[DATA EXCERPTS]

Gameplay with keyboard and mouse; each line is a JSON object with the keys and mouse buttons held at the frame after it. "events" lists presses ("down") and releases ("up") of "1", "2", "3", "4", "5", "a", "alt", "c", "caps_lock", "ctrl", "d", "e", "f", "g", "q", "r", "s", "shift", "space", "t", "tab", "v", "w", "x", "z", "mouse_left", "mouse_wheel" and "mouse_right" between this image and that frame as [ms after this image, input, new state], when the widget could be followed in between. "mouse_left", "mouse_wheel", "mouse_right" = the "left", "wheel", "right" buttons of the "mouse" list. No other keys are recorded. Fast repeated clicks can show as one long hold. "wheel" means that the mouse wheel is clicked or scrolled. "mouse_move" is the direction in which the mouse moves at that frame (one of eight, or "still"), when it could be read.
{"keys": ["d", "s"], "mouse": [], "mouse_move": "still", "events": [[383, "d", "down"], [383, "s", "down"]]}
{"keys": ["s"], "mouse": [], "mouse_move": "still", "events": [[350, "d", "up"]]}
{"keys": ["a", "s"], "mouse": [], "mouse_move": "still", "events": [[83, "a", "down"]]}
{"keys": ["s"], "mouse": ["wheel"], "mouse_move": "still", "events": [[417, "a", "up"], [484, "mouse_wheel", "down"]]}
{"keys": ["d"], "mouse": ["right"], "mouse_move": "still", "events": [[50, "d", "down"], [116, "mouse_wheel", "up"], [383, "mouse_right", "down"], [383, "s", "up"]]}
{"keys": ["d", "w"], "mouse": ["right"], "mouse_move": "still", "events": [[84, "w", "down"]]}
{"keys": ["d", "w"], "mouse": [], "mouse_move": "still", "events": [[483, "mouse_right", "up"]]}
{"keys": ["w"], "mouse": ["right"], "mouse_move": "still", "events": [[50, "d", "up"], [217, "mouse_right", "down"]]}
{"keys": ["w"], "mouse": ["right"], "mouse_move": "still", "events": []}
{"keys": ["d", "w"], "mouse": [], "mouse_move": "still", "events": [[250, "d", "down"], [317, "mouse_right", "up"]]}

[TASK BRIEF] Reproduce every record above, word for word.

[TASK RESPONSE]
Gameplay with keyboard and mouse; each line is a JSON object with the keys and mouse buttons held at the frame after it. "events" lists presses ("down") and releases ("up") of "1", "2", "3", "4", "5", "a", "alt", "c", "caps_lock", "ctrl", "d", "e", "f", "g", "q", "r", "s", "shift", "space", "t", "tab", "v", "w", "x", "z", "mouse_left", "mouse_wheel" and "mouse_right" between this image and that frame as [ms after this image, input, new state], when the widget could be followed in between. "mouse_left", "mouse_wheel", "mouse_right" = the "left", "wheel", "right" buttons of the "mouse" list. No other keys are recorded. Fast repeated clicks can show as one long hold. "wheel" means that the mouse wheel is clicked or scrolled. "mouse_move" is the direction in which the mouse moves at that frame (one of eight, or "still"), when it could be read.
{"keys": ["d", "s"], "mouse": [], "mouse_move": "still", "events": [[383, "d", "down"], [383, "s", "down"]]}
{"keys": ["s"], "mouse": [], "mouse_move": "still", "events": [[350, "d", "up"]]}
{"keys": ["a", "s"], "mouse": [], "mouse_move": "still", "events": [[83, "a", "down"]]}
{"keys": ["s"], "mouse": ["wheel"], "mouse_move": "still", "events": [[417, "a", "up"], [484, "mouse_wheel", "down"]]}
{"keys": ["d"], "mouse": ["right"], "mouse_move": "still", "events": [[50, "d", "down"], [116, "mouse_wheel", "up"], [383, "mouse_right", "down"], [383, "s", "up"]]}
{"keys": ["d", "w"], "mouse": ["right"], "mouse_move": "still", "events": [[84, "w", "down"]]}
{"keys": ["d", "w"], "mouse": [], "mouse_move": "still", "events": [[483, "mouse_right", "up"]]}
{"keys": ["w"], "mouse": ["right"], "mouse_move": "still", "events": [[50, "d", "up"], [217, "mouse_right", "down"]]}
{"keys": ["w"], "mouse": ["right"], "mouse_move": "still", "events": []}
{"keys": ["d", "w"], "mouse": [], "mouse_move": "still", "events": [[250, "d", "down"], [317, "mouse_right", "up"]]}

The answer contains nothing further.